After switching from a night shift position to a day shift position, a company had entered into a settlement agreement with several employees which provided for the payment of compensation provided for in the PSE[1]. Other employees, placed in the same situation, referred their case to the labor court to notably request the payment of damages for unequal treatment. Contrary to the trial judges, the Cour de cassation considers that « an employee cannot invoke the principle of equal treatment to demand rights and benefits of a settlement agreement entered into with other employees to put an end to a dispute or prevent a future dispute” (Cass. Soc. 12 May, No. 20-10.796).
STAFF REPRESENTATIVES: Annulment of the texts relating to the adjustment of consultation periods during the pandemic.
By order of 2 May 2020, the Government temporarily adapted the periods applicable to the consultation and information of the CSE[2], shortening them. According to the French Administrative Supreme Court (Conseil d’Etat), appealed to on the grounds of ultra vires, none of the provisions of the law of 23 March 2020 authorizing the Government to take various measures by issuing orders, authorized it to shorten the periods of information and consultation of economic and social committees, or the periods applicable to the carrying out of experts’ assessments decided in connection with these procedures by the committees.

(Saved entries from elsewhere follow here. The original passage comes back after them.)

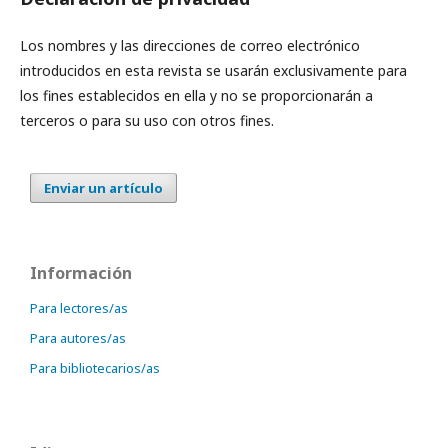
Los nombres y las direcciones de correo electrónico
introducidos en esta revista se usarán exclusivamente para
los fines establecidos en ella y no se proporcionarán a
terceros o para su uso con otros fines.
Enviar un artículo
Información
Para lectores/as
Para autores/as
Para bibliotecarios/as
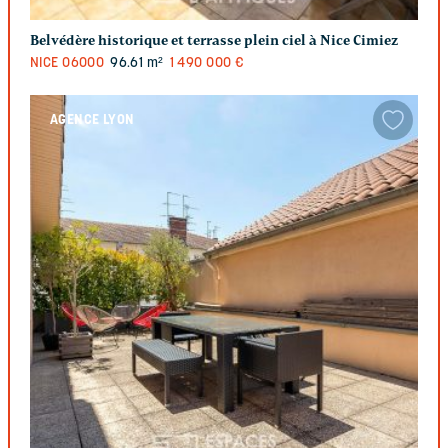
Belvédère historique et terrasse plein ciel à Nice Cimiez
NICE
06000
96.61 m²
1 490 000 €
AGENCE LYON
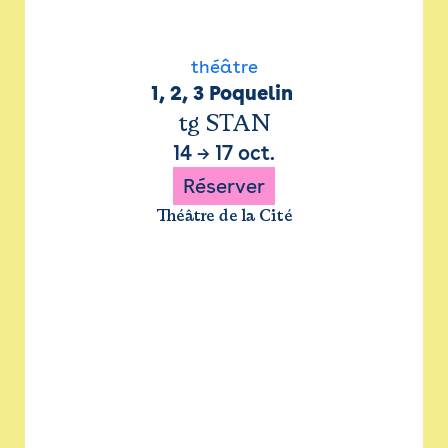
théâtre
1, 2, 3 Poquelin 
tg STAN
14
→
17 oct.
Réserver
Théâtre de la Cité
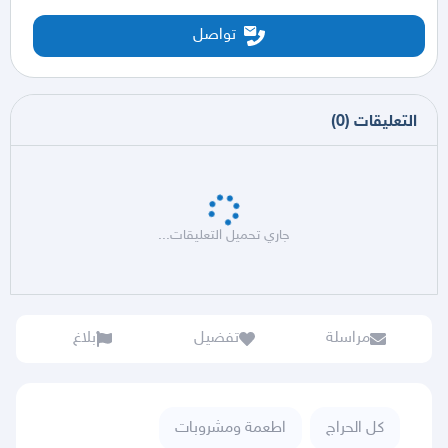
تواصل
التعليقات
(
0
)
جاري تحميل التعليقات...
مراسلة
تفضيل
بلاغ
كل الحراج
اطعمة ومشروبات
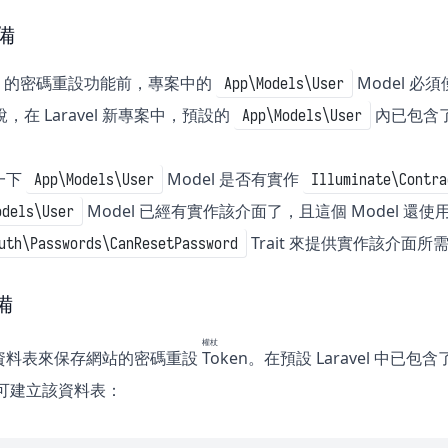
準備
vel 的密碼重設功能前，專案中的
Model 必
App\Models\User
說，在 Laravel 新專案中，預設的
內已包含了該
App\Models\User
一下
Model 是否有實作
App\Models\User
Illuminate\Contra
Model 已經有實作該介面了，且這個 Model 還使
odels\User
Trait 來提供實作該介面
uth\Passwords\CanResetPassword
備
權杖
資料表來保存網站的密碼重設
Token
。在預設 Laravel 中已包
e 即可建立該資料表：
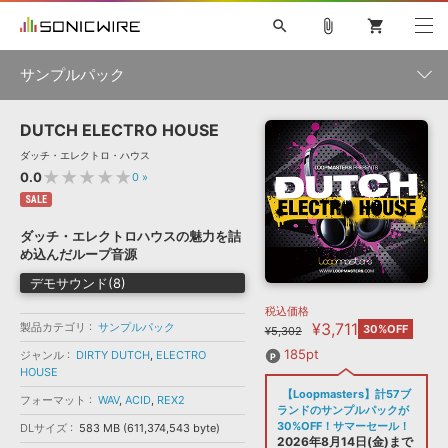
search
attach_file
shopping_cart
サンプルパック
DUTCH ELECTRO HOUSE
初音ミク NT
鏡音リン・レン V4X
巡音ルカ V4X
MEIKO V3
製品一覧
ソフト音源 »
ダッチ・エレクトロ・ハウス
KAITO V3
VOCALOID
TOONTRACK
SPITFIRE AUDIO
★★★★★
0.0
0
»
VIENNA
EZ DRUMMER 3
SERUM
ライセンスフリーBGM
SALE
プラグイン・エフェクト »
サンプルパックを試そう
ボーカル抜き出し
DUBSTEP
ジャンル
キャンペーン »
ダッチ・エレクトロハウスの魅力を詰
ELECTRONICA
EDM
TRANCE
MUTANT
ROUTER.FM
め込んだループ音源
SONOCA
サンプルパック »
特集 »
デモサウンド(8)
製品サポート情報 »
メーカー
税込価格
ソフト音源
プラグイン・エフェクト
サンプルパック
¥3,711
製品カテゴリ
ソフトウェア／ツール »
サンプルパック
30%OFF
¥5,302
ニュースレター »
DTMガイド »
ソフトウェア／ツール
DAW
効果音
BGM
185pt
ジャンル
DIRTY DUTCH
,
ELECTRO
音楽カード
製作サービス
フォーマット
HOUSE
DAW »
【Loopmasters】計57ブ
SONICWIREブログ »
フォーマット
WAV
,
ACID
,
REX2
FAQ »
ランドのサンプルパックが
楽曲配信流通
サービス
30%OFF！サマーセール！
DLサイズ
583 MB (611,374,543 byte)
ランキング
2026年8月14日(金)まで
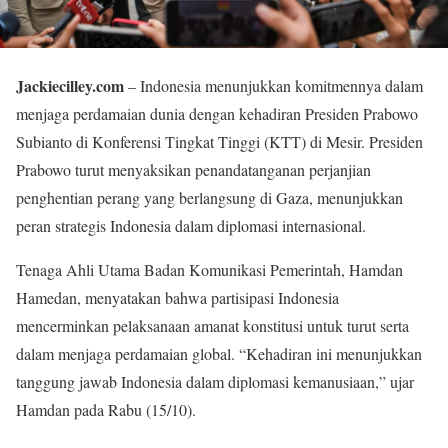
Jackiecilley.com
– Indonesia menunjukkan komitmennya dalam
menjaga perdamaian dunia dengan kehadiran Presiden Prabowo
Subianto di Konferensi Tingkat Tinggi (KTT) di Mesir. Presiden
Prabowo turut menyaksikan penandatanganan perjanjian
penghentian perang yang berlangsung di Gaza, menunjukkan
peran strategis Indonesia dalam diplomasi internasional.
Tenaga Ahli Utama Badan Komunikasi Pemerintah, Hamdan
Hamedan, menyatakan bahwa partisipasi Indonesia
mencerminkan pelaksanaan amanat konstitusi untuk turut serta
dalam menjaga perdamaian global. “Kehadiran ini menunjukkan
tanggung jawab Indonesia dalam diplomasi kemanusiaan,” ujar
Hamdan pada Rabu (15/10).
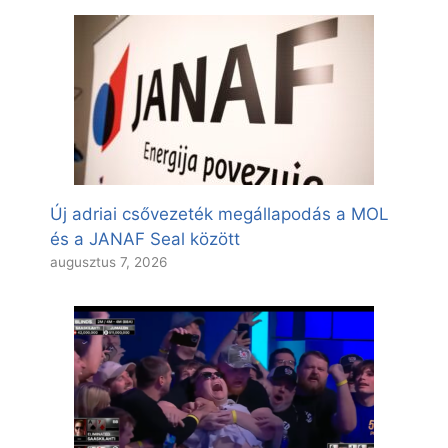
Új adriai csővezeték megállapodás a MOL
és a JANAF Seal között
augusztus 7, 2026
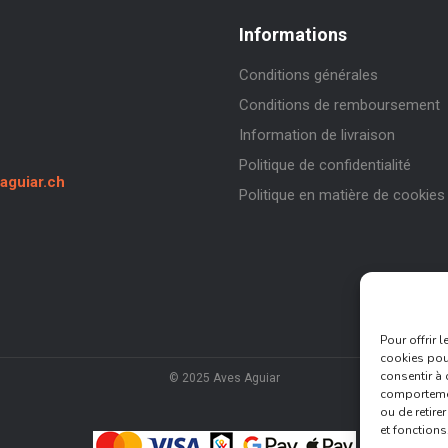
Informations
Conditions générales
Conditions de remboursement
Information de livraison
Politique de confidentialité
aguiar.ch
Politique en matière de cookies
Pour offrir 
cookies pour
consentir à 
© 2025 Aves Aguiar
comportement
ou de retire
et fonctions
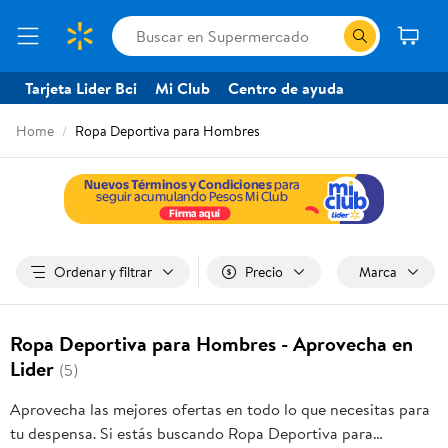
Tarjeta Lider Bci
Mi Club
Centro de ayuda
Home
Ropa Deportiva para Hombres
Ordenar y filtrar
Precio
Marca
Ropa Deportiva para Hombres - Aprovecha en
Lider
(5)
Aprovecha las mejores ofertas en todo lo que necesitas para
tu despensa. Si estás buscando Ropa Deportiva para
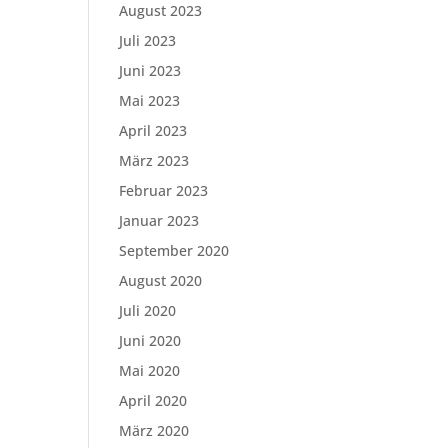
August 2023
Juli 2023
Juni 2023
Mai 2023
April 2023
März 2023
Februar 2023
Januar 2023
September 2020
August 2020
Juli 2020
Juni 2020
Mai 2020
April 2020
März 2020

The Conseil d’Etat thus annulled article 9 of the order No. 2020-460 of 22 April 2020, in its version resulting from the order No. 2020-507 of 2 May 2020, and the decree No. 2020-508 of 2 May 2020 (CE 19 May 2021, No. 441031).
COVID-19: Procedure for recognizing the Coronavirus as occupational disease.
The decree referred to below provides some adjustment to the procedure of recognition of occupational accidents and diseases by abolishing in particular the adversarial procedure between the victim and the employer, not applicable to self-employed workers, and by adjusting accordingly the claim investigation period. It defines the pension calculation basis for liberal health professionals who also carry out an employed activity. Finally it determines the regional committee for the recognition of occupational diseases which shall have jurisdiction in the event a decision of the fund on the recognition of the occupational origin of the pathology is contested (D. No. 2021-554 of 5 May 2021, Official Journal of 6 May).
PATERNITY LEAVE: Extension of and obligation to take part of the leave.
The decree referred to below fixes the periods for an employee benefitting from a paternity leave to inform the employer, provides details as to the possibilities to divide the taking of the non-compulsory part of the leave and sets the period for taking said leave at six months following the child’s birth. It also sets the minimum and maximum durations of this leave for self-employed workers and non-employed persons in agricultural occupations, namely respectively seven and twenty-five or thirty-two days. These provisions apply to children born as from 1 July 2021 and to those born before this date but whose birth was to occur as from this date (D. No. 2021-574 of 10 May 2021, Official Journal of 12 May).